** Page excerpt follows **

From calling out biphobia to ensuring LGBTQIA spaces are bi inclusive, here are five steps you can take to support bi people

BY NIC CROSARA, IMAGE VIA PEXELS

Welcome to this week’s IMO AKA In My Opinion. This is a column where we approach some questions, queries and dilemmas we often hear from our readership and offer up some advice. Remember, this is by no means a one-size-fits-all kinda deal, but hopefully these words help you feel less alone. 

This Bi Awareness Week we are shining a spotlight on and celebrating the wonderfully diverse bi community. But we’re also having conversations and spreading awareness of some of the challenges the community faces such as biphobia. So, if you’re wanting to find ways to show up for the bi people in your life, read on. 

While this is tailored towards the bisexual community, I know these experiences resonate with many people who exist between the binaries of straight or gay. So whether you’re bi, pansexual, queer, or use more than one of these labels, know that I see you too. 

Believe us when we tell you who we are

I’m sure this resonates with many people throughout the LGBTQIA community, but bi people exist, and we are who we say we are. But our identities are too often questioned. Whether we are being accused of attention seeking or experimenting before identifying as either gay or straight, it can be incredibly harmful for our wellbeing. Myself and many people within the bi community have reported feeling as if we have to provide our sexual and romantic receipts in order to be believed. There are many ways to be bi as there are bisexual people, and all are valid as each other. 

Call out biphobia 

A great way to show up for the bi community is to speak out when you notice someone being biphobic. This could look like someone erasing someone’s bisexuality because they are either in an opposite or same sex relationship. Or it could be someone using microaggressions or overt biphobia and accusing someone of harmful stereotypes that surround bisexuality such as being proniscious, unfaithful, greedy or attention seeking. It’s also important to note, as already said, there are so many ways to be bi. And some bi people happen to be polyamorous. These people often have their relationships used against them as “proof” that they (and other bi people) are greedy or promiscuous. But this is not true. Polyamorous people can be bi, they can be gay, they can be straight. All consensual relationships are valid.

** End of Page excerpt **
** Raw data follows **

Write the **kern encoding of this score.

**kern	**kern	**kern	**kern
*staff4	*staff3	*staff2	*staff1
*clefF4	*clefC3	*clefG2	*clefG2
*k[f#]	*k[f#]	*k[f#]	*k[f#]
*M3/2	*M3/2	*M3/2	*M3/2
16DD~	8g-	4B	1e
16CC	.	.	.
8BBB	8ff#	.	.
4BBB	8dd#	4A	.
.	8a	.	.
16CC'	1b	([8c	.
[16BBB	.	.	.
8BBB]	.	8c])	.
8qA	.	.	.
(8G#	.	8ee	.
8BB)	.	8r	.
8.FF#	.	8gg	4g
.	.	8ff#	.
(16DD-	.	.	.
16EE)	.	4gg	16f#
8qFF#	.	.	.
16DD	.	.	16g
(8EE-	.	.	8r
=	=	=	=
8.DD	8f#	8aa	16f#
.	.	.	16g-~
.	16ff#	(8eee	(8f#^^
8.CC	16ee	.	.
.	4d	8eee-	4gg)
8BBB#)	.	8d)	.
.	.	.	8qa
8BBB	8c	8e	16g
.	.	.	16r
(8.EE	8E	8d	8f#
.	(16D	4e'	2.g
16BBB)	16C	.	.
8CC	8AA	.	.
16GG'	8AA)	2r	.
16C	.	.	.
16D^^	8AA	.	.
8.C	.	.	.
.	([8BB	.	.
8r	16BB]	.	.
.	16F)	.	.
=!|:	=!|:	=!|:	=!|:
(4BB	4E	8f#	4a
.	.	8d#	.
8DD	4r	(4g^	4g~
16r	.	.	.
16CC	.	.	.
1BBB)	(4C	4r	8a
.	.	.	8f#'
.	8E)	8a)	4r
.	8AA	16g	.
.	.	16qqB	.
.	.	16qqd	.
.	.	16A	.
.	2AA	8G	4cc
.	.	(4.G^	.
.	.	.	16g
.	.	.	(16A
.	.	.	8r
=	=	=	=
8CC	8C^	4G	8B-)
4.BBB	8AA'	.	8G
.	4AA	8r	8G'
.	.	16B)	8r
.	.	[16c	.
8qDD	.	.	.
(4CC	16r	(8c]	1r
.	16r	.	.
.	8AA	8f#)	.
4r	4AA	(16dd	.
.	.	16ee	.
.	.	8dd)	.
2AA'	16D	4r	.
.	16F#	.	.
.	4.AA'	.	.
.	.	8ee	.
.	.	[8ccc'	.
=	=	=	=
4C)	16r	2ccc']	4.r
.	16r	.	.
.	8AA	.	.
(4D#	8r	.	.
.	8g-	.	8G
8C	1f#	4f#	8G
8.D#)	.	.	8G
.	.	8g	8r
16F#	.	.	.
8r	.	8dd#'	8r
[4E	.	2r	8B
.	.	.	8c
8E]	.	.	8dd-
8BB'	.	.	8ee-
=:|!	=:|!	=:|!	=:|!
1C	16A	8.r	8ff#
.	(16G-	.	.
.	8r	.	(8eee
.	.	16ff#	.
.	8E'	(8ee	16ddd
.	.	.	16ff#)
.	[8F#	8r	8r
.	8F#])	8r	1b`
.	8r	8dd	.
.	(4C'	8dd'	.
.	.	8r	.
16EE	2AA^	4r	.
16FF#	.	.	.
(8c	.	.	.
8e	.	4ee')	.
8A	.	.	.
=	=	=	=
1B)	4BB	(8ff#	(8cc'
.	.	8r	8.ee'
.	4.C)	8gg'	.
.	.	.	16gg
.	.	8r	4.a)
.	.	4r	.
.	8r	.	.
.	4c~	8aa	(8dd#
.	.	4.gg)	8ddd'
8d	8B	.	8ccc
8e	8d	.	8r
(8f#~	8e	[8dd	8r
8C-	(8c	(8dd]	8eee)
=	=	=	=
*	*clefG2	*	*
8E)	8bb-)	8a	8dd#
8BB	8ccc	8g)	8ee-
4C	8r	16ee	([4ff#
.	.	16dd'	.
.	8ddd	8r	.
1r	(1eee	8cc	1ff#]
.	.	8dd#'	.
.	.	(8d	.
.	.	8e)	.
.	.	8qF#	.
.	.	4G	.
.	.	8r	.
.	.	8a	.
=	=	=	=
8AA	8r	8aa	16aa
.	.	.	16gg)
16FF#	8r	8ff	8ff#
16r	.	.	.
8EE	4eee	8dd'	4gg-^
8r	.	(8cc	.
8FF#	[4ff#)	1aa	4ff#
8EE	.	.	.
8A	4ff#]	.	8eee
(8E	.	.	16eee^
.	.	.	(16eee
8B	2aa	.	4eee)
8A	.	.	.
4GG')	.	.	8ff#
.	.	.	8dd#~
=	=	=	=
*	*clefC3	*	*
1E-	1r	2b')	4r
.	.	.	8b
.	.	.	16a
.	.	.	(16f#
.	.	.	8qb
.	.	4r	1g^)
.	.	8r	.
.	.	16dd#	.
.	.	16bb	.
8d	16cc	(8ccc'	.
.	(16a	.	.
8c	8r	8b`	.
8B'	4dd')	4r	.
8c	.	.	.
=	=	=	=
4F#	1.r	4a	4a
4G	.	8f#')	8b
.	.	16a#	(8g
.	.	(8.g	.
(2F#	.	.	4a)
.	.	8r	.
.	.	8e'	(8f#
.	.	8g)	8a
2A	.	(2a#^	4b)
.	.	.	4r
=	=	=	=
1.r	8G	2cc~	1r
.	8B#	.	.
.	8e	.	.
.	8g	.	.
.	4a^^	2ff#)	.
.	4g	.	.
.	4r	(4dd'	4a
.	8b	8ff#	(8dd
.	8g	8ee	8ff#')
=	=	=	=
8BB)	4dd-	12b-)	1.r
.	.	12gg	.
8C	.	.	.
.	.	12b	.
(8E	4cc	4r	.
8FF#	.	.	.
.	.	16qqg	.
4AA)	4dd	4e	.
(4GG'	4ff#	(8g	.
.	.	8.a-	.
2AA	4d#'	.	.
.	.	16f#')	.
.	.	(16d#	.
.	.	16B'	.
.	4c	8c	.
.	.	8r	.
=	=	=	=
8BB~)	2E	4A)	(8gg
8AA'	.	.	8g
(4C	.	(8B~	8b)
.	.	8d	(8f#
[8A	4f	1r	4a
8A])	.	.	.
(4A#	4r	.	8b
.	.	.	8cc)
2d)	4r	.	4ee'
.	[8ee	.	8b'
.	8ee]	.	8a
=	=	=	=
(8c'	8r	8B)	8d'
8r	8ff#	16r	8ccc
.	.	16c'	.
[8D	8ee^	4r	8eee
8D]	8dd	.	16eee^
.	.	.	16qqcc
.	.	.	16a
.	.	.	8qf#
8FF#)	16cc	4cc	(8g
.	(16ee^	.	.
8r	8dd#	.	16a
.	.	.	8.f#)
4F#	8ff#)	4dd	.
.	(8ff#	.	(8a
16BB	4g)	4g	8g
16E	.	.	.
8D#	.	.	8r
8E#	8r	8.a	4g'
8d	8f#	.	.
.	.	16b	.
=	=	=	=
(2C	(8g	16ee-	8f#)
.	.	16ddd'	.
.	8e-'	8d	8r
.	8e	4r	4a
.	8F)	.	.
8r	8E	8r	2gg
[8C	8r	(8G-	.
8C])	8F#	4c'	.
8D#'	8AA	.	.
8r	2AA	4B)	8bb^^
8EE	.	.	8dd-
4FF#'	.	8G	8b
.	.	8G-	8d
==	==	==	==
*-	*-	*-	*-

** End of Raw data **

Set of tasks ▸
• A. Render this sentence from the article on supporting bi people into Spanish: "A great way to show up for the bi community is to speak out when you notice someone being biphobic."
• B. Carry on the article on supporting bi people, picking up right after its final sentence.
The rows are not required for any of this work.

Answers given ▸
• A. Una excelente manera de apoyar a la comunidad bi es alzar la voz cuando notes que alguien está siendo bifóbico.

• B.
Ensure your LGBTQIA spaces and events are bi inclusive 

In an ideal world, queer spaces would be a safe place where every member of the LGBTQIA community could be celebrated exactly as they are. Unfortunately, we’re not there yet. Once I went with a friend and her boyfriend (both of whom were bi) to a gay bar. Because they were in an opposite sex relationship, they were accused of taking over the space. I must also assert, that even if her boyfriend had been heterosexual, she should be welcome in spaces with her date. The only time this would not be okay would be if said person was not accepting of the LGBTQIA community, in which case, dump him! 

Celebrate the bi community all year round 

Yes, we’re here being extra visible in September, but we are bi and valid all year round. Take the lessons you learn this Bi Visibility Day and have a think about how you can implement steps to uplift and advocate for the bi community all year round. There’s an abundance of amazing bi creatives, voices and change makers out there. Why not get started by following them and using your platform to amplify theirs?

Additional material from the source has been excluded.